The answer should consist of every line of the material, repeated verbatim.

-------- DATA

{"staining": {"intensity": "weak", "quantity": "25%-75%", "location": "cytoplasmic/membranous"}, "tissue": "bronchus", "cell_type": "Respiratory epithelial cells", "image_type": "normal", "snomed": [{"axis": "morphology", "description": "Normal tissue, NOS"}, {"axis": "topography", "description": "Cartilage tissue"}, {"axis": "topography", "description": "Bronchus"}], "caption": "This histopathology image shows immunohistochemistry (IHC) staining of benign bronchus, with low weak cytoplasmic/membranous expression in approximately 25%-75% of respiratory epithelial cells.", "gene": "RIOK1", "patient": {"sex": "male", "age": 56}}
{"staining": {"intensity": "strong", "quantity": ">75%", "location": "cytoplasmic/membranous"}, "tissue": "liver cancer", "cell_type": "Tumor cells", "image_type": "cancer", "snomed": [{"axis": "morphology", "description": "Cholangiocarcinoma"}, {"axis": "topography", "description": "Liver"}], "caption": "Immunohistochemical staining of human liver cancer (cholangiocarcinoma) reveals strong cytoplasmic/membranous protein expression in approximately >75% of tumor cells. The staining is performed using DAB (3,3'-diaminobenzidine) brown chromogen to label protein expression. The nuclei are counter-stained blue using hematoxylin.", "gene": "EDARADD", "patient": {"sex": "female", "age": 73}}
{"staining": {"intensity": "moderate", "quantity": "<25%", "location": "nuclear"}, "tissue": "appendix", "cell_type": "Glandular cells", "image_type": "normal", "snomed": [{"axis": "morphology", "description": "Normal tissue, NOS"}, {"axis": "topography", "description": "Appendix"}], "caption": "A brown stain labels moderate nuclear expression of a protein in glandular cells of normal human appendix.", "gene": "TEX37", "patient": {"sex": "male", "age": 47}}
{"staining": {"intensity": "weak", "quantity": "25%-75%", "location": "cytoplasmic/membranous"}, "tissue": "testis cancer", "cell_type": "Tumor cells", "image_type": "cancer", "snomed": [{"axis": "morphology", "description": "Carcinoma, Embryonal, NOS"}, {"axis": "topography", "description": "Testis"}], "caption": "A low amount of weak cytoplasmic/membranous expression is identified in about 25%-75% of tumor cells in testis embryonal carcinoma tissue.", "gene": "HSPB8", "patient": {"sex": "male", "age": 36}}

----------------

* EXPECTED OUTPUT
{"staining": {"intensity": "weak", "quantity": "25%-75%", "location": "cytoplasmic/membranous"}, "tissue": "bronchus", "cell_type": "Respiratory epithelial cells", "image_type": "normal", "snomed": [{"axis": "morphology", "description": "Normal tissue, NOS"}, {"axis": "topography", "description": "Cartilage tissue"}, {"axis": "topography", "description": "Bronchus"}], "caption": "This histopathology image shows immunohistochemistry (IHC) staining of benign bronchus, with low weak cytoplasmic/membranous expression in approximately 25%-75% of respiratory epithelial cells.", "gene": "RIOK1", "patient": {"sex": "male", "age": 56}}
{"staining": {"intensity": "strong", "quantity": ">75%", "location": "cytoplasmic/membranous"}, "tissue": "liver cancer", "cell_type": "Tumor cells", "image_type": "cancer", "snomed": [{"axis": "morphology", "description": "Cholangiocarcinoma"}, {"axis": "topography", "description": "Liver"}], "caption": "Immunohistochemical staining of human liver cancer (cholangiocarcinoma) reveals strong cytoplasmic/membranous protein expression in approximately >75% of tumor cells. The staining is performed using DAB (3,3'-diaminobenzidine) brown chromogen to label protein expression. The nuclei are counter-stained blue using hematoxylin.", "gene": "EDARADD", "patient": {"sex": "female", "age": 73}}
{"staining": {"intensity": "moderate", "quantity": "<25%", "location": "nuclear"}, "tissue": "appendix", "cell_type": "Glandular cells", "image_type": "normal", "snomed": [{"axis": "morphology", "description": "Normal tissue, NOS"}, {"axis": "topography", "description": "Appendix"}], "caption": "A brown stain labels moderate nuclear expression of a protein in glandular cells of normal human appendix.", "gene": "TEX37", "patient": {"sex": "male", "age": 47}}
{"staining": {"intensity": "weak", "quantity": "25%-75%", "location": "cytoplasmic/membranous"}, "tissue": "testis cancer", "cell_type": "Tumor cells", "image_type": "cancer", "snomed": [{"axis": "morphology", "description": "Carcinoma, Embryonal, NOS"}, {"axis": "topography", "description": "Testis"}], "caption": "A low amount of weak cytoplasmic/membranous expression is identified in about 25%-75% of tumor cells in testis embryonal carcinoma tissue.", "gene": "HSPB8", "patient": {"sex": "male", "age": 36}}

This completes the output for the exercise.